5. The preparation method of the high-strength room temperature self-repairing polyurethane elastomer based on the multiple dynamic reversible effects as claimed in claim 1, wherein: the metal salt cross-linking agent comprises more than one of ferric chloride, aluminum chloride, zinc chloride and hydrates thereof;

the polyether diol is selected from more than one polyether diol with the molecular weight of 650-8000 g/mol;

the polysiloxane diol is selected from more than one of dihydroxy siloxane with molecular weight of 650-8000 g/mol.

6. The preparation method of the high-strength room temperature self-repairing polyurethane elastomer based on the multiple dynamic reversible effects as claimed in claim 1, wherein: the diisocyanate is any one of 1, 6-hexamethylene diisocyanate, isophorone diisocyanate, diphenylmethane-4, 4-diisocyanate and toluene diisocyanate;

the dicarboxylic acid chain extender and the prepolymer in the step 2) are reacted in a diluent; the diluent is more than one of toluene, N-dimethylformamide and N, N-dimethylacetamide.

7. The preparation method of the high-strength room temperature self-repairing polyurethane elastomer based on the multiple dynamic reversible effects as claimed in claim 1, wherein: the reaction temperature in the step 1) is 70-80 ℃, and the reaction time is 2-4 h; the reaction is carried out in a protective atmosphere;

the reaction condition in the step 2) is that the reaction is carried out for 5 to 6 hours at a temperature of between 70 and 80 ℃; the condition of the continuous reaction is that the reaction is carried out for 1 to 2 hours at the temperature of between 70 and 80 ℃;

the reaction temperature in the step 3) is 50-70 ℃, and the reaction time is 2-12 h.
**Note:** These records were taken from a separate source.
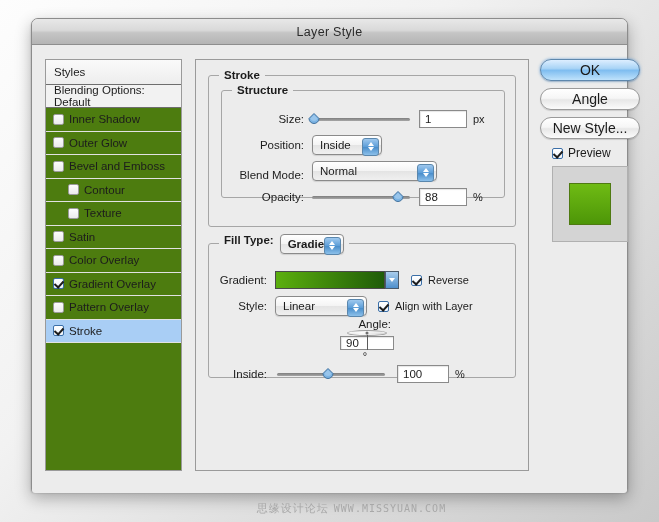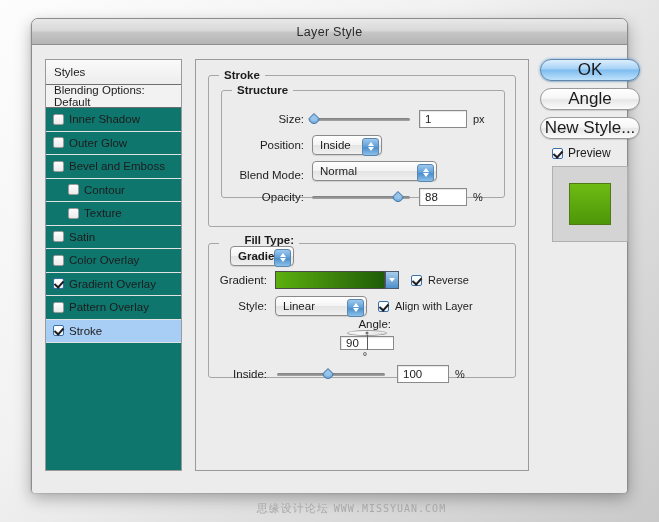--- a/index.html
+++ b/index.html
@@ -28,7 +28,7 @@
   
   .styles-panel{
     position:absolute;left:13px;top:14px;width:137px;height:412px;
-    background:#0f766e;border:1px solid #9a9a9a;box-sizing:border-box;
+    background:#4d7c0f;border:1px solid #9a9a9a;box-sizing:border-box;
     box-shadow:inset 0 1px 1px rgba(0,0,0,.10);
   }
   .styles-head{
8. The preparation method of the high-strength room temperature self-repairing polyurethane elastomer based on the multiple dynamic reversible effects as claimed in claim 1, wherein: dehydrating the dihydric alcohol in the step 1) before reaction; the catalyst in the step 1) is dibutyltin dilaurate or stannous octoate;

the subsequent treatment in the step 2) refers to precipitating and drying the product in a precipitating agent;

the organic solvent in the step 3) is more than one of chloroform, tetrahydrofuran or acetone;

and 3) adding the metal cross-linking agent in the step 3) in a solution form, wherein when the metal cross-linking agent is added in the solution form, the solvent in the metal cross-linking agent solution is more than one of methanol, ethanol, acetone, tetrahydrofuran and chloroform.
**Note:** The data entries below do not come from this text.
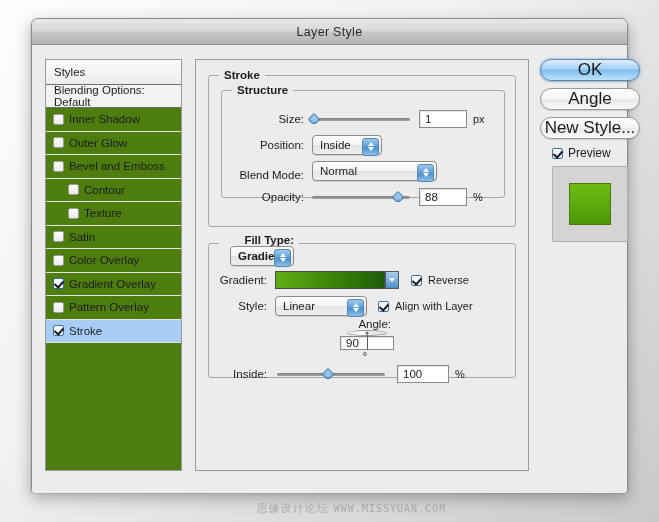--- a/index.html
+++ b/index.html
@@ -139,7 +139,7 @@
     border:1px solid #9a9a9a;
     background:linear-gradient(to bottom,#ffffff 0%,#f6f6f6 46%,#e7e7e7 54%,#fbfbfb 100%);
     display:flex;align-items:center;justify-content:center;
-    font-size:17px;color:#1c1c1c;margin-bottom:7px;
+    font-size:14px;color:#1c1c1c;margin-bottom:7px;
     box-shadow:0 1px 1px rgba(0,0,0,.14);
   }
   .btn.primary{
9. The high-strength room temperature self-repairing polyurethane elastomer based on the multiple dynamic reversible effects, which is obtained by the preparation method of any one of claims 1-8.

10. The application of the high-strength room temperature self-repairing polyurethane elastomer based on multiple dynamic reversible effects in flexible substrate materials, wearable devices and intelligent protective coatings according to claim 9.